Un año después un compañero de FM Boedo me contó que en Tiempo Argentino estaban buscando un periodista de Internacionales. Me preguntó si me interesaba porque el conocía un amigo que trabajaba allí. Le pasé mi curriculum y al mes me citaron para una entrevista. Acababa de entregar un artículo sobre el trabajo invisible de los periodistas de Internacionales para Diario sobre Diarios y había hablado con casi todos los jefes de sección de los diarios que se editaban en Capital. Todos, de hecho, menos el de Tiempo. Volví a llevar mi curriculum, unas notas que había publicado en colaboración y mis ganas intactas. La entrevista con Alberto duró pocos minutos y quedó en avisarme cuando supiera que mi incorporación había sido aprobada. Parecía casi un hecho, pero ya no quería hacerme ilusiones.

Pasó un mes hasta el viernes en que recibí un correo preguntando si podía arrancar el lunes. Respondí que si e hice malabares durante otros 30 días hasta que hubiera pasado el mes de prueba en el diario y el mes de preaviso en mi otro trabajo. La primera semana tuve tres días más de 39 grados de fiebre pero no falté a ninguno de los dos lugares. Quedé. Todavía tengo mi primer artículo firmado en una hoja A3 que se imprimía en blanco y negro en el diario para que los editores chequeen los errores más groseros. Esas hojas fueron las primeras que cortaron en el «plan de ahorro», al menos en mi registro.

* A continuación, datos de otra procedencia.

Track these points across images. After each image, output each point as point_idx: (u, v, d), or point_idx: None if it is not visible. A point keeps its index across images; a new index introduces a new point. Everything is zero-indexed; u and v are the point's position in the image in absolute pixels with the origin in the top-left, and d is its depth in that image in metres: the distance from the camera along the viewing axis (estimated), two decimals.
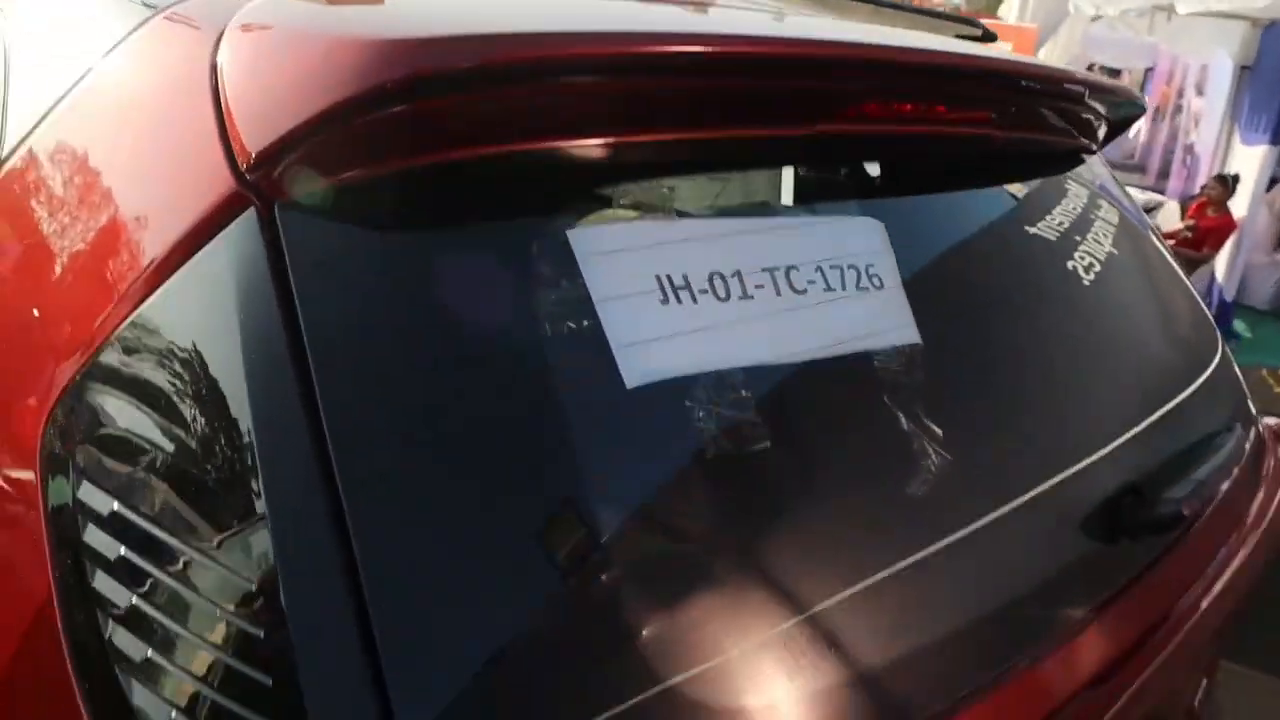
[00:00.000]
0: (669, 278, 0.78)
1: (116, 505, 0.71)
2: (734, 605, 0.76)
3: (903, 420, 0.91)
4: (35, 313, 0.83)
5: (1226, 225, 6.44)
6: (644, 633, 0.71)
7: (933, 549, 0.88)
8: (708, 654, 0.71)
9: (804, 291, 0.86)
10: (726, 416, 0.78)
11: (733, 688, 0.72)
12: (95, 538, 0.72)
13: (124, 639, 0.69)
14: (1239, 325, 6.77)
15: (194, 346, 0.72)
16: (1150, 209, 7.24)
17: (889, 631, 0.82)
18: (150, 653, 0.67)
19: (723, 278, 0.81)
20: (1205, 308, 1.63)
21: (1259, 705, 2.74)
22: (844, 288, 0.89)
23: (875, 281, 0.92)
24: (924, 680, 0.81)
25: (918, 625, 0.84)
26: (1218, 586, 1.20)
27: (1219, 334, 1.60)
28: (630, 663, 0.69)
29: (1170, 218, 7.27)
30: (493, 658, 0.66)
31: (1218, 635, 1.31)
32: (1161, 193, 8.66)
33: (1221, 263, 6.77)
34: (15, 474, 0.80)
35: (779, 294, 0.84)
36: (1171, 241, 6.23)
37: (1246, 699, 2.70)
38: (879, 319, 0.91)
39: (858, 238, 0.93)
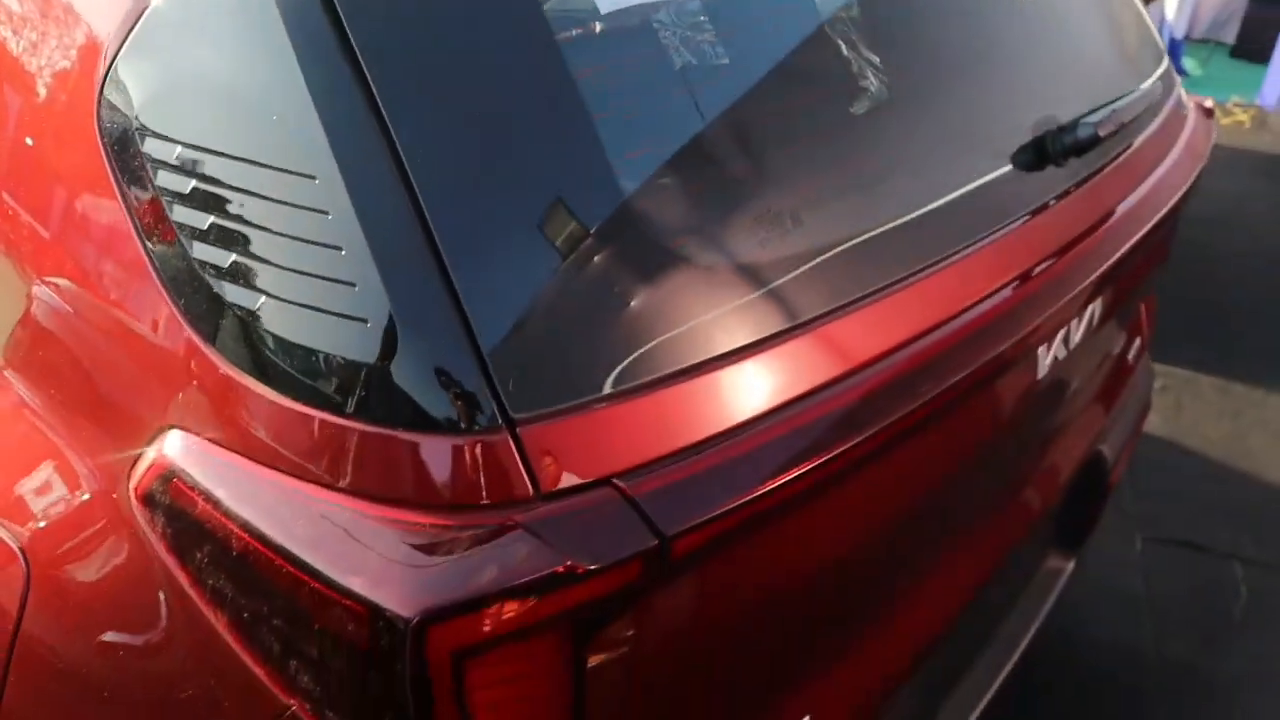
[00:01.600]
0: None
1: (180, 150, 0.84)
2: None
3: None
4: None
5: None
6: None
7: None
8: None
9: None
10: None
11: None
12: (167, 180, 0.85)
13: (205, 251, 0.83)
14: (1189, 63, 6.83)
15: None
16: None
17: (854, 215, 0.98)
18: (236, 258, 0.81)
19: None
20: (1154, 28, 1.75)
21: (1195, 403, 2.99)
22: None
23: None
24: (896, 251, 0.99)
25: (883, 213, 1.00)
26: (1135, 217, 1.37)
27: (1166, 54, 1.72)
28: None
29: None
30: (552, 255, 0.81)
31: (1137, 267, 1.48)
32: None
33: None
34: (80, 139, 0.93)
35: None
36: None
37: (1185, 399, 2.96)
38: None
39: None
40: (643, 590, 0.78)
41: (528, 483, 0.75)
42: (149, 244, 0.87)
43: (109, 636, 0.94)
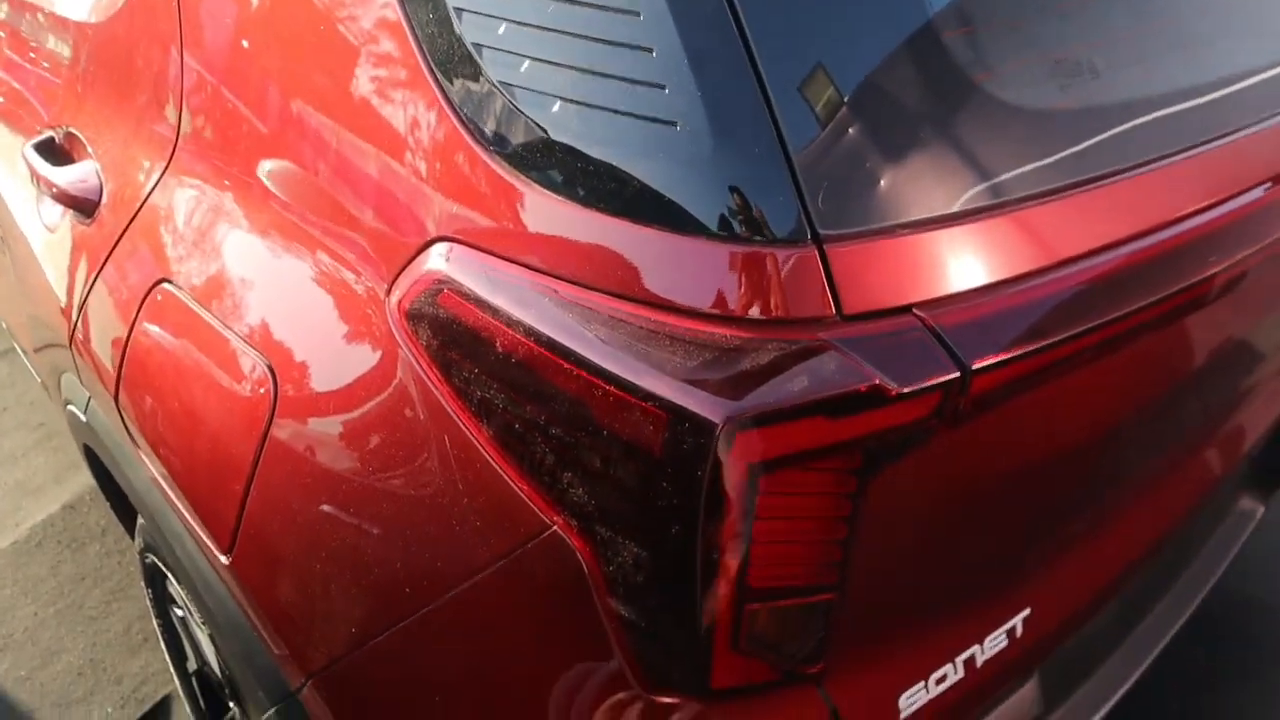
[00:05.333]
0: None
1: None
2: None
3: None
4: None
5: None
6: None
7: None
8: None
9: None
10: None
11: None
12: None
13: (494, 59, 0.81)
14: None
15: None
16: None
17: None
18: (530, 64, 0.79)
19: None
20: None
21: None
22: None
23: None
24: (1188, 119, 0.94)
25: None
26: None
27: None
28: None
29: None
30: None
31: None
32: None
33: None
34: None
35: None
36: None
37: None
38: None
39: None
40: (932, 428, 0.75)
41: (830, 302, 0.72)
42: (429, 55, 0.86)
43: (352, 457, 0.95)
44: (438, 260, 0.85)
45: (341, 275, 0.95)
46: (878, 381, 0.69)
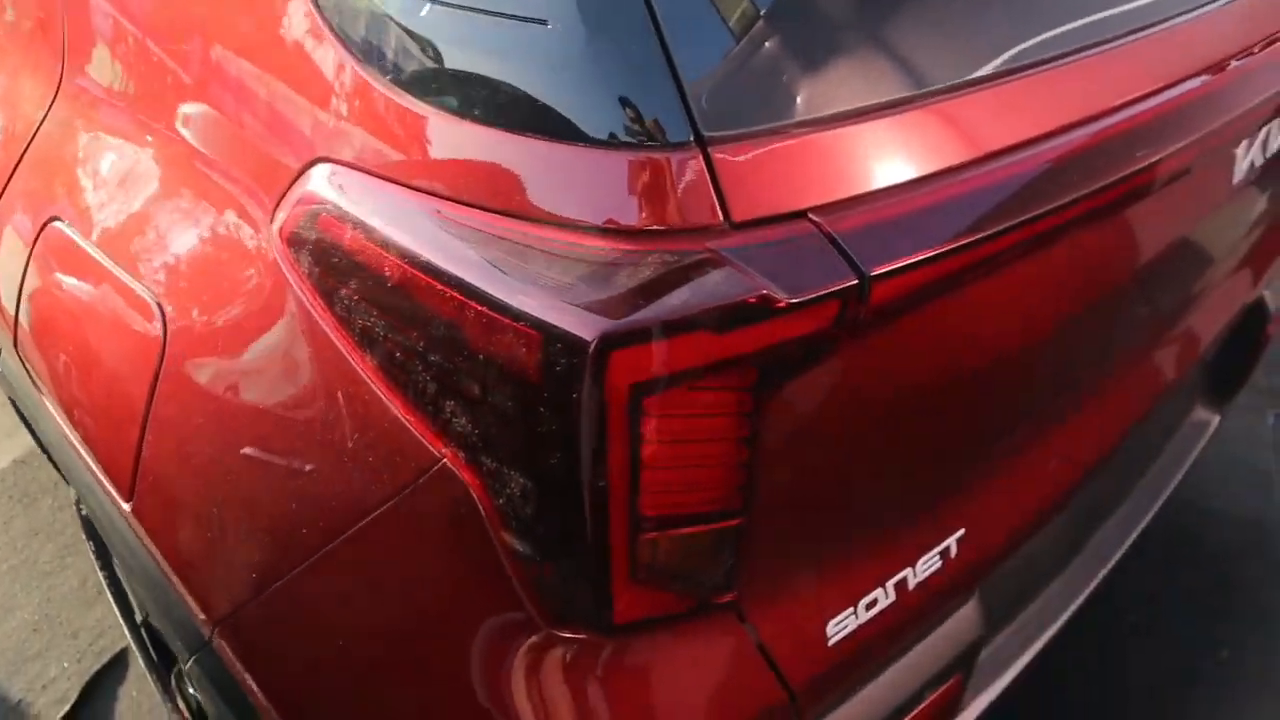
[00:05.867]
0: None
1: None
2: None
3: None
4: None
5: None
6: None
7: None
8: None
9: None
10: None
11: None
12: None
13: None
14: None
15: None
16: None
17: None
18: None
19: None
20: None
21: None
22: None
23: None
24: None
25: None
26: None
27: None
28: None
29: None
30: None
31: None
32: None
33: None
34: None
35: None
36: None
37: None
38: None
39: None
40: (832, 340, 0.71)
41: (718, 209, 0.67)
42: None
43: (243, 395, 0.90)
44: (317, 182, 0.79)
45: (229, 206, 0.89)
46: (765, 292, 0.64)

Durante aquel primer año me tocó en suerte trabajar al lado de uno de esos maestros del oficio que se empeñan en enseñar prestando experiencias de redacciones anteriores, miles, una más admirable que la otra. Mientras aprendía del mundo y abría la cabeza, comenzaba a conocer a mis compañeros de otras áreas gracias a la más maravillosa de las rutinas de Tiempo: el fulbito de los viernes. Entre goles y errores defensivos, almuerzos y cervezas posteriores se construyó una hermosa amistad. Cada viernes jugábamos 12, pero la cadena de mails en la que se organizaban los partidos y se compartían chistes tenía dos veces esa cantidad de gente. Hoy el grupo de Whatsapp que reemplazó esa cadena de mails tiene más de 40 personas, la mayoría nunca vino a jugar al futbol, y allí se coordinan muchas de las actividades cotidianas que hacen a nuestra permanencia en la redacción para defender la fuente de trabajo.

Estuve dos años en Internacionales y luego otros dos en Sociedad. En ese plazo logré dos becas que me permitieron conocer desde adentro el funcionamiento de la Asamblea General de la ONU y el sistema de medios de España. Conocí presidentes de todos los países y hasta presencié la final de la Champions League en Berlín. Entrevisté a Ban Ki-moon y Noam Chomsky (sin que el dueño del diario nunca me devolviera los gastos de esa nota). Cubrí las elecciones presidenciales de Estados Unidos y los efectos del Huracán Sandy desde Nueva York en 2012, así como seguí el surgimiento de Podemos y Ciudadanos desde Madrid. También pude usar las páginas del diario para mostrar las injusticias que sufrían los vecinos de la villa 20 que ocuparon terrenos que el Gobierno de la Ciudad debería haber saneado para construir sus viviendas y los incumplimientos que el mismo ejecutivo porteño cometió en materia de Educación y Salud en los últimos ocho años. Con un compañero publicamos por primera vez el plan que la empresa publicitaria Burson Marsteller le vendió a la dictadura para blanquear su imagen internacional y hablamos con uno de los periodistas que participó de esa estrategia.

En estos años trabajé mucho y, sobre todo, crecí en el oficio. Aprendí de la mano de mis compañeros. Esos que hoy duermen en los pasillos donde antes conversábamos sobre alguna nota que estábamos haciendo e intercambiábamos fuentes. Esos que me empujaron en este último verano cuando las argucias vaciadoras de los dueños nos querían frenar. Esos que también aprendieron conmigo a organizar eventos, asar choripanes o contener los posibles desmanes en el festival increíble que hicimos en el Parque Centenario. Esos que dejaron de lado cualquier jerarquía para discutir en asamblea los pasos a seguir, cortaron calles y tiraron ideas. Esos que son y serán Tiempo Argentino cuando todo este conflicto haya finalizado.